Licorice is currently getting LMF Super Supplement, but when I move barns I can feed him whatever I want in terms of grain and vitamins and minerals.  He's hot enough that I don't want to feed him ANY grain.  Does he need a vitamin/mineral supplement?  He will be on all day grass turnout every day from dusk til dawn, plus he will get timothy hay and his supplements (SmartPak Ultra Digest and Cosequin ASU for his joints).
Licorice's new digs:  Patterson Creek Farm

Can anyone point me to a no nonsense website or article to help figure out if a multi vitamin is good sense or just good marketing?


  1. I don't have a website for you, but here's a starting point. Western Washington grass has almost no nutrients; hay is also lacking in some important minerals. It's recommended that all horses in this area be given some sort of mineral supplementation.
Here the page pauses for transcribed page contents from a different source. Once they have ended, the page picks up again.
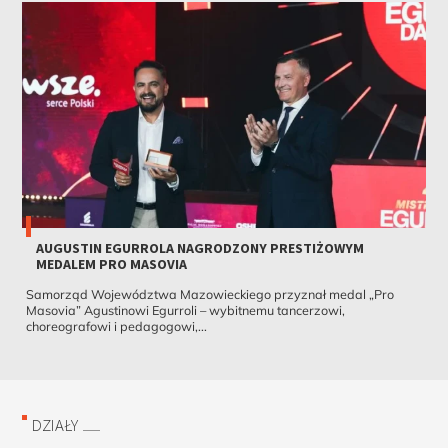
AUGUSTIN EGURROLA NAGRODZONY PRESTIŻOWYM
MEDALEM PRO MASOVIA
Samorząd Województwa Mazowieckiego przyznał medal „Pro
Masovia” Agustinowi Egurroli – wybitnemu tancerzowi,
choreografowi i pedagogowi,...
DZIAŁY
Here's where the internet goes crazy.. you can do free choice (mineral and salt lick), a "multivitamin" like CA Trace, or from a fortified feed (what we think of as grain, but this includes ration balancers- which have added protein).

    I find my easy keepers do really well on just hay and 1lb of a ration balancer.
    My favorite pelleted food (for added calories without grain) is Haystack Special Blend pellets.

    Happy researching :)

  2. You have to test your hay and pasture to be sure. Most horses are fine on pasture even if the pasture quality looks crappy. Look at the horse. Is he shiny? Fat? Good feet? Then you are fine. Ration balancer is not needed unless he's in heavy work and even then a lot if them have junk ingredients. Soy is used for added fibre and fluff. I would feed a pro biotic for 3 months on 3 months off. Recommend Equine choice. Loose salt is also a must. One tablespoon daily at least. This will keep your horse hydrated and colic free. Most horses don't even need grain. It's a horse owner thing to make owners feel better. Unless you are in heavy work 5 days a week (jumping courses, canter fitness sets) or you have a hard keeper.

    A carrot with loose salt and probiotic is suffice. Most supplements don't even make it through the hydrochloride acid in the stomach.

    I'm a certified Equine Nutrtionist.

  3. Supplement companies will tell you that a horse who does not get an adequate portion of grain should be on a multi vitamin. It really depends on how he looks and the quality of hay and grass he's getting.